Mais la somme que le peintre devait toucher était déjà escomptée pour payer des dettes, et la femme d'Hokousaï lui reprochant de n'avoir pas cédé un rouleau au médecin, dont les 75 rios auraient sauvé le ménage de la grande misère, Hokousaï laissant parler sa femme, après un long silence, lui disait qu'il ne se faisait aucune illusion sur la misère qui les attendait, mais qu'il ne pouvait supporter le manque de parole d'un étranger les traitant avec si peu d'égards, ajoutant: «J'ai préféré la misère à un piétinement (humiliation).»
Le capitaine, mis au fait du procédé du médecin, envoyait son interprète avec l'argent et faisait prendre les deux rouleaux commandés par le médecin.

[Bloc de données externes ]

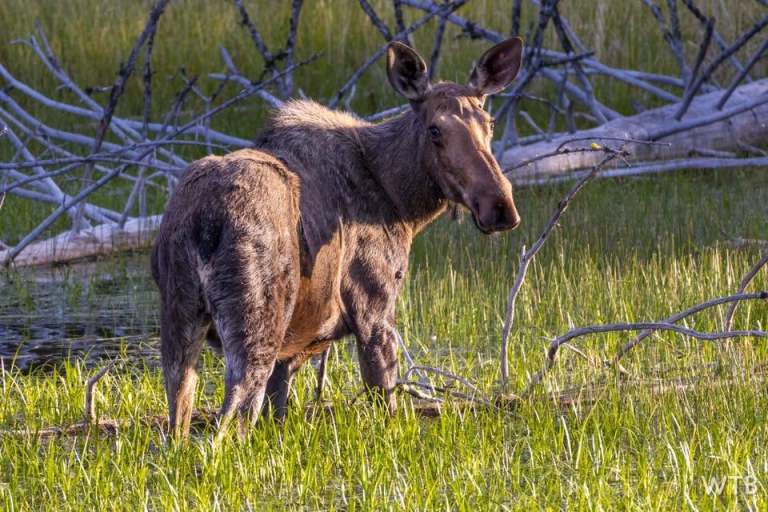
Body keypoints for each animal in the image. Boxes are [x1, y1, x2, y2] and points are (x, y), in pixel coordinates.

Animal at [151, 37, 524, 440]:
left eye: (489, 122)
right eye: (435, 130)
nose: (499, 205)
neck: (403, 204)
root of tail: (203, 222)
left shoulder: (292, 350)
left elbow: (278, 414)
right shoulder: (373, 307)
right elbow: (386, 401)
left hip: (179, 319)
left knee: (179, 421)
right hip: (255, 323)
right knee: (229, 421)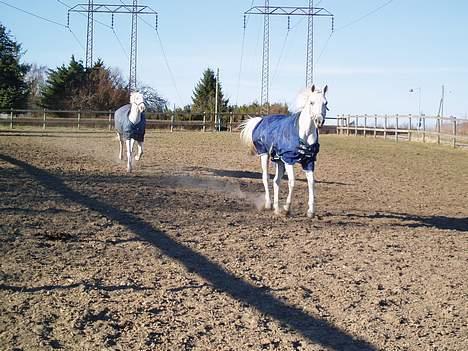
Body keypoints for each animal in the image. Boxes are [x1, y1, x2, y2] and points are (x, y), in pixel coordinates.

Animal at [239, 85, 328, 217]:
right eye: (311, 102)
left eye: (325, 103)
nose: (319, 121)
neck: (304, 134)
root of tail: (260, 120)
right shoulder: (289, 160)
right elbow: (292, 182)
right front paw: (287, 208)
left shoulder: (309, 161)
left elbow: (311, 183)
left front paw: (311, 211)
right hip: (264, 154)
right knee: (266, 178)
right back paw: (268, 204)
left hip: (279, 160)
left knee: (276, 180)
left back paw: (276, 207)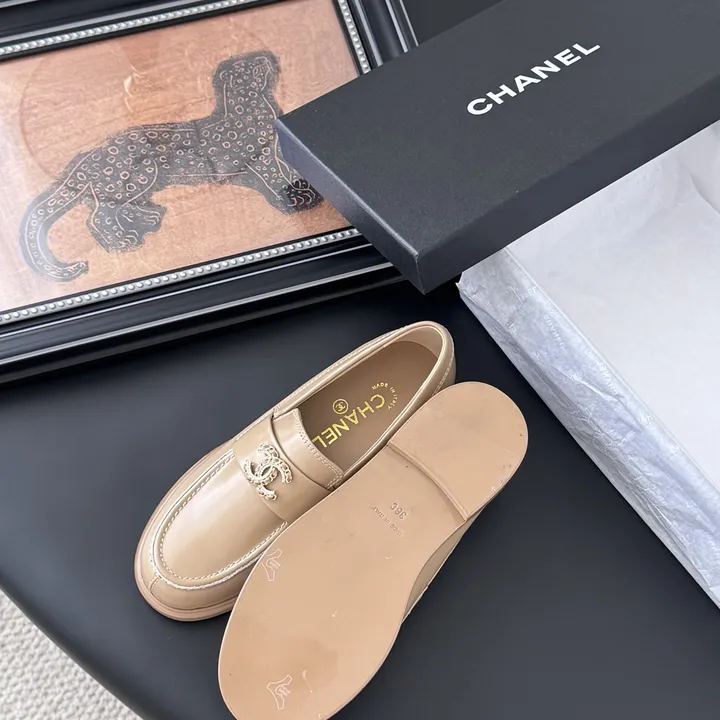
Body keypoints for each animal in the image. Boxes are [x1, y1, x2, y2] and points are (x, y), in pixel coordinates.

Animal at [19, 51, 323, 282]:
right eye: (243, 68)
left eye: (255, 60)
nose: (264, 58)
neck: (258, 109)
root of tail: (89, 156)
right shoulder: (256, 159)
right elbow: (274, 178)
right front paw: (295, 199)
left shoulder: (277, 152)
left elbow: (290, 172)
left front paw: (305, 192)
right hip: (138, 175)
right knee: (98, 215)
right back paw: (123, 241)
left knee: (114, 208)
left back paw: (149, 218)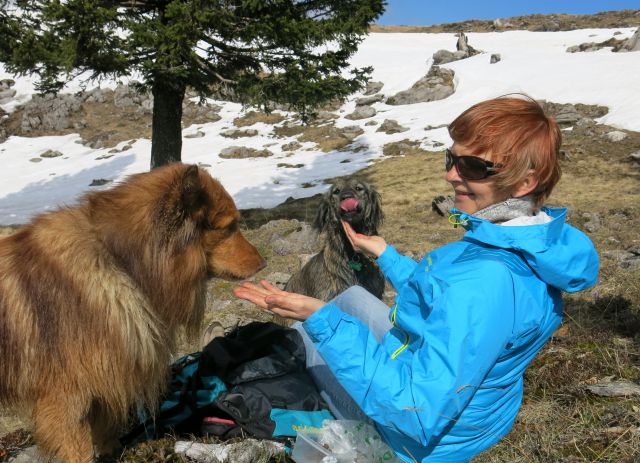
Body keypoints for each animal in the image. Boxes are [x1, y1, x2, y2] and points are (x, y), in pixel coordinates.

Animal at [0, 164, 264, 463]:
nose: (263, 262)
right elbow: (79, 450)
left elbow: (105, 431)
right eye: (229, 227)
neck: (118, 260)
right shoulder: (65, 399)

Maintenant, sont-ils arrivés en Europe ces quatre rouleaux? Le capitaine
Isbert Hemmel mourait en 1798, dans la traversée de Yédo à Nagasaki. Ce
qu'il y a de certain, c'est qu'ils ne sont pas au musée de la Haye, dont
M. Gonse a fait une étude.
Hokousaï continua de vendre un certain nombre de dessins aux Hollandais, jusqu'au jour, où il lui fut interdit de livrer aux étrangers les détails de la vie intime des Japonais.
X
Si vraiment il a été versé 300 rios d'or à Hokousaï par le capitaine hollandais, Isbert Hemmel, pour les quatre makimonos sur la vie japonaise, je crois bien que c'est la seule fois où sa peinture a été richement payée, car ses dessins pour l'illustration des livres—le revenu le plus clair de l'artiste,—sont misérablement rétribués par les éditeurs, et au moment où l'artiste jouit de toute sa célébrité. Je donnerai, comme preuve, ce fragment d'une lettre, adressée en 1836, d'Ouraga, à l'éditeur Kobayashi. . . . . . . . . . . . . . . . . . . . . . . . . . . . . . . . . . . . . . Je vous envoie trois feuilles et demie des Poésies de l'époque des Thang. Sur 42 mommés (le mommé vaut 10 sous), que j'ai à toucher, retranchez un mommé et demi que je vous dois; et veuillez remettre le reste, 40 mommés et demi, au porteur de la lettre.
D'après cette lettre, ça mettrait le payement des dessins d'Hokousaï de six à huit francs.
Et il se conserverait au Japon des billets où Hokousaï empruntait de misérables sommes pour le payement des choses de la vie journalière, près des fruitiers, des marchands de poissons, et c'est ainsi que j'entendais conter à M. Bing que, parmi les documents qu'il avait réunis sur Hokousaï, il existait la demande par le peintre à un éditeur d'un emprunt d'un riô (25 francs), le priant de lui payer ces 25 francs dans la plus petite monnaie possible, afin de solder ses infimes dettes criardes près des fournisseurs de son quartier.
Oui, ainsi que le témoigne une autre lettre, où Hokousaï se plaint de n'avoir qu'une robe pour défendre son vieux corps de 76 ans contre le froid d'un hiver rigoureux, l'artiste a vécu, toute sa vie, dans une misère noire, par suite des bas prix payés au Japon par les éditeurs aux artistes, et l'effet d'une indépendance d'esprit qui lui faisait accepter seulement le travail qui lui plaisait, et aussi à l'occasion des dettes qu'il eut à payer pour son fils Tominosouké et son petit-fils, né de sa fille Omiyo,—du reste tirant une espèce de vanité de cette pauvreté.